## Activity
Each line of the data that mentions the string "Airlines" needs to be identified and copied.

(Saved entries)
____

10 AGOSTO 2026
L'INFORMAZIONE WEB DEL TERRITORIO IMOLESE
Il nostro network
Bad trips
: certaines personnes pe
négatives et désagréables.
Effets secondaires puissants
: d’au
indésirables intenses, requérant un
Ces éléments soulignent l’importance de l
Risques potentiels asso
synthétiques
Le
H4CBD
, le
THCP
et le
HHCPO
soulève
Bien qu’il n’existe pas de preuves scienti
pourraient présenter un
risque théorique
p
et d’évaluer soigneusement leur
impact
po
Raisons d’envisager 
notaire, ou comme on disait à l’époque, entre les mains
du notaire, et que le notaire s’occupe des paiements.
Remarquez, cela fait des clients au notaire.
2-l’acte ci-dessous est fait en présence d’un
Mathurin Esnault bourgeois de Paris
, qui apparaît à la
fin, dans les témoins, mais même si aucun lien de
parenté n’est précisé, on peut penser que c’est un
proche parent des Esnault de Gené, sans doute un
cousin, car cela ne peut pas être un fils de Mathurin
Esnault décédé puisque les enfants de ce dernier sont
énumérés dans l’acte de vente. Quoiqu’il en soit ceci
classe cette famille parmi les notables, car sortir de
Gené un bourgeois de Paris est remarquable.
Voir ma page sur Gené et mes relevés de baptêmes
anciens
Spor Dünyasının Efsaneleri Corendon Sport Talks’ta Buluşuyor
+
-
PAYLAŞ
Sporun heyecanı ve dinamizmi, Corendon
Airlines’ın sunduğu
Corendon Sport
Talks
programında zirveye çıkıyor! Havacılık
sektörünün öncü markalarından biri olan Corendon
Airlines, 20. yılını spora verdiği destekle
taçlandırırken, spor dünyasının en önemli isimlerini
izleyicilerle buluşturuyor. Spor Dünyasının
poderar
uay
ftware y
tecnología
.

____

## Expected output
Airlines’ın sunduğu
Airlines, 20. yılını spora verdiği destekle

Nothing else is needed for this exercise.